Friday, 1 May 2009

Playing the blame game

"The origins of the banking crisis were many and varied, including low real interest rates, a search for yield, apparent excess liquidity and a misplaced faith in financial innovation. These ingredients combined to create an environment rich in overconfidence, over-optimism and the stifling of contrary opinions.

Notwithstanding this febrile environment, some of the banks have been the principal authors of their own demise. The culture within parts of British banking has increasingly been one of risk taking leading to the meltdown that we have witnessed. Bankers have made an astonishing mess of the financial system. However, this was a failure not only within individual banks but also of the supervisory system designed to protect the public from systemic risk."

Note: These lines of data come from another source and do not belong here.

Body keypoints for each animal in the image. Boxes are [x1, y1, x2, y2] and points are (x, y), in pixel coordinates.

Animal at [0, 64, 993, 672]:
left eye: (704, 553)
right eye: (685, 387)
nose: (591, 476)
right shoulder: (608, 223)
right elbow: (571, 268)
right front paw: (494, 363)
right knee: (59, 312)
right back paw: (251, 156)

UK Treasury committee report on the Banking crisis

It was the bankers wot did it.

The culpability of FSA and the Bank of England is relegated to a single line "this was a failure not only within individual banks but also of the supervisory system designed to protect the public from systemic risk."

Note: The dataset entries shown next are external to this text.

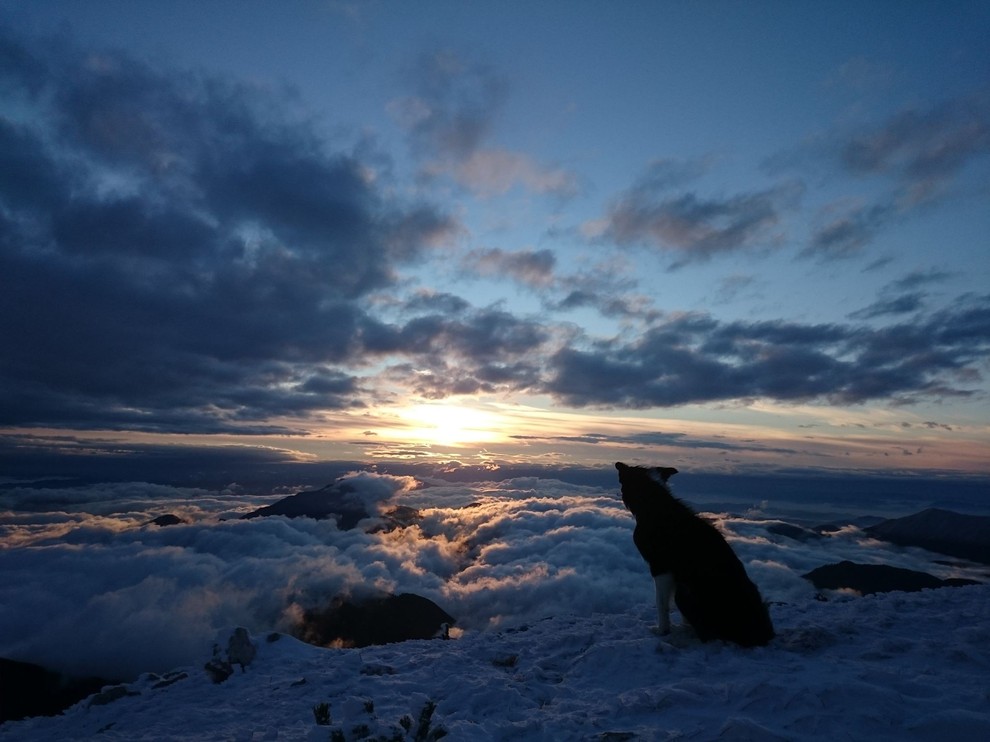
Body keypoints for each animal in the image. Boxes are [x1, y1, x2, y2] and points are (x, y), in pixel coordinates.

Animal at [620, 462, 776, 648]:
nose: (618, 464)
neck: (655, 505)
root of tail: (762, 633)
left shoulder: (661, 568)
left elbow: (661, 603)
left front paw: (662, 630)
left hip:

I don't buy it. Certainly, the banks were to blame in the same way as a two year old child is at fault when he cuts himself playing with a razor blade. The adults, i.e. the FSA and the BoE, should have been watching out. They weren't and now the UK financial system is a car wreck.

10 comments:

Sackerson said...

Risk-taking isn't the same when you arrange for others to bear the losses.

phd said...

"...the FSA and the BoE, should have been watching out."

And this light touch was implicitly mandated by government.

This is what makes me laugh when New Labour is accused of being Krazy Socialists by the way they are addressing the current financial crisis over the last year. The regulation gloves were off for TEN YEARS before this.

Electro-Kevin said...

The hoi polloi are seething "Thatcher !" and "Bankers !" at the moment - few that I know are criticising Brown. They'll buy this nonsense hook, line and sinker.

sps said...

Hoi means 'the' you ignorant peasant.

Anonymous said...

The origins were/are quite simple. ENERGY, or rather a lack of it.

And the UK is in a unique position that we don't have close to enough natural resources left, and we are doing an excellent job at alienating those in a position to best help us ,our neighbours, the EU.

Electro-Kevin said...

οι πολλοί

If you will insist on getting pedantic about it, SPS.

Alice Cook said...

calm down fellas, keep it civil.

Alice

Phill Tomlinson said...

Markets don't need regulation. It the governments that cause the issue with their monopoly on money - http://theageofstupidity.blogspot.com/2009/02/fallacies-of-deflation.html

Strategist said...

"Certainly, the banks were to blame in the same way as a two year old child is at fault when he cuts himself playing with a razor blade. The adults, i.e. the FSA and the BoE, should have been watching out."

A seriously mistaken assessment of the real balance of power in society. The "two year olds" were the supposed cream of the graduate crop, being paid stupendous salaries and bonuses. The "adults" were the losers who couldn't cut it in the bear pit of the city, getting paid peanuts to shuffle the paperclips.

Yes the regulators are also culpable but your determination to absolve the bankers is unjustified, disappointing, worrying.

A better analogy would be that of the bankers as a load of £80k/week footballers "roasting" a poor unfortunate wannabe-groupie, and the FSA a £20k/year the hotel duty manager doing nothing to stop them.

This blog is great when it is pure unadulterated pessimism and attacks everyone involved in the UK Bubble equally. It loses lustre when it becomes a cheap attempt to refract the facts through an ideological lens to twist the picture.

Barry said...

There is little question bankers lost that necessary attachment to fiscal probity Alice. The various incentives and rules they operated within allowed this, but what is being missed here is that throughout our society being sensible with money lost its hold.

Encouraged by governments who are ever eager to lay out their promises of nirvana, everyone (well almost), came around to the idea they could spend without really considering the consequences.

Having contributed to this disaster in every way our political magicians have taken to shifting the blame anywhere but to themselves. Bankers are an obvious and easy target, what is unlikely is that government would admit they brought ruin to the land of ours because they took too much money and wasted it while at the same time encouraging everyone else to do the same.